I have to admit that, later in the season, when the low hanging fruit was all gone, I had to enlist help from my kids to reach the ones still hanging on the higher branches.
In 1981 the kids and I did an “adventure in moving, arriving in Seattle in a 1978 Cutlass Supreme Brougham pulling a U-Haul trailer loaded with all our worldly possessions. And what did I miss most about Phoenix after that move? Well, the weather, yes. There’s that. But I also desperately missed what had become an essential part of my daily breakfast menu—fresh grapefruit.
I tried grapefruit from the Pike Place Market, from Safeway, and from QFC only to be disappointed every single time. The grapefruit I found in Seattle turned out to be a long way from the juicy, sun-ripened fruit I had encountered in Arizona.
Bill and I purchased our Tucson home in 2001—another long, low ranch- style house built in the fifties and badly remodeled in the seventies. In the past decade we’ve gradually brought the place into the new century—that includes new kitchen, new bathrooms, new plumbing, and new electrical service. Our rehab process continues today as a work crew replaces our old single pane windows with triple pane ones.
We live in what’s known as Tucson’s “central area.” Our deed came with water rights. When we were told we needed to use them or lose them, we dug a well. That’s about the time we updated the landscaping, including planting both a lemon tree and my own personal Texas Ruby. Citrus trees are all about delayed gratification. You don’t just plant them and start harvesting the next year or the next or even the next.
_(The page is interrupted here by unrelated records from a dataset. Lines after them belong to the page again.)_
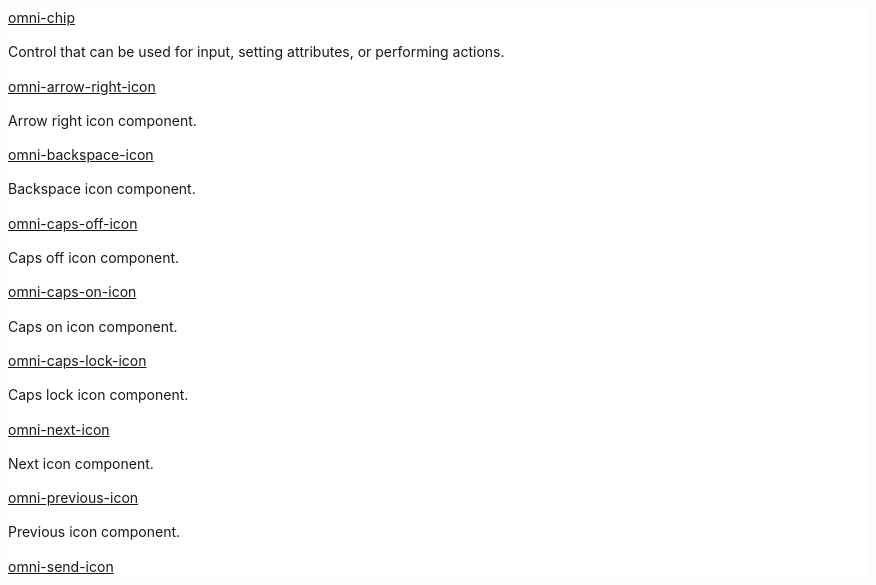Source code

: [omni-chip](/Users/runner/work/omni-components/omni-components/src/chip/README.md)

</td><td>

Control that can be used for input, setting attributes, or performing actions.

</td></tr><tr><td>

[omni-arrow-right-icon](/Users/runner/work/omni-components/omni-components/src/icons/README.md)

</td><td>

Arrow right icon component.

</td></tr><tr><td>

[omni-backspace-icon](/Users/runner/work/omni-components/omni-components/src/icons/README.md)

</td><td>

Backspace icon component.

</td></tr><tr><td>

[omni-caps-off-icon](/Users/runner/work/omni-components/omni-components/src/icons/README.md)

</td><td>

Caps off icon component.

</td></tr><tr><td>

[omni-caps-on-icon](/Users/runner/work/omni-components/omni-components/src/icons/README.md)

</td><td>

Caps on icon component.

</td></tr><tr><td>

[omni-caps-lock-icon](/Users/runner/work/omni-components/omni-components/src/icons/README.md)

</td><td>

Caps lock icon component.

</td></tr><tr><td>

[omni-next-icon](/Users/runner/work/omni-components/omni-components/src/icons/README.md)

</td><td>

Next icon component.

</td></tr><tr><td>

[omni-previous-icon](/Users/runner/work/omni-components/omni-components/src/icons/README.md)

</td><td>

Previous icon component.

</td></tr><tr><td>

[omni-send-icon](/Users/runner/work/omni-components/omni-components/src/icons/README.md)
A little over four years ago, when we arrived in Tucson in January, I went out to look at the grapefruit tree. I was so stunned by the amount of fruit on it, that I stopped paying attention to my feet, stumbled and fell ass over teakettle into a decorative border of river rocks. Fortunately I was wearing a straw hat. That kept me from scrambling my brains. Also fortunately I had my cell phone in my bra and was able to call for someone from inside the house to come out and help get me back on my feet. Trust me, in those kinds of circumstances, the words “I’ve fallen and I can’t get up,” are no joke!
But the grapefruit was terrific that year. In January. In February we went off on a book tour. I remember it well. During the tour Tucson suffered its worst cold snap in eighty-five years. Water pipes broke everywhere, including some of ours. As for the grapefruit? They were done for. All of them.
It turns out it takes years, if ever, for trees to bounce back from that kind of frost damage. We had some grapefruit last year but hardly any lemons. This year we have a bumper crop of both.
Yesterday afternoon, for a mid-afternoon snack, I went out and plucked one of the grapefruit off the tree. I’ll chew my cabbage twice here and say again that there is nothing whatsoever that compares with the taste of a Texas ruby grapefruit still warm from the sun. It was delicious. Nectar of the gods.
Since the sun is shining again today, I think it’s about time I go out and harvest another grapefruit off the tree. I’ll be fine, I promise. I will be careful. I will watch both feet in both directions.
But just in case I need to call for help, my phone will still be with me, right where I need it—inside my bra.
Grapefruit and cell phones. That may sound like an odd couple, but they work for me. Not quite like toast and jam, but close.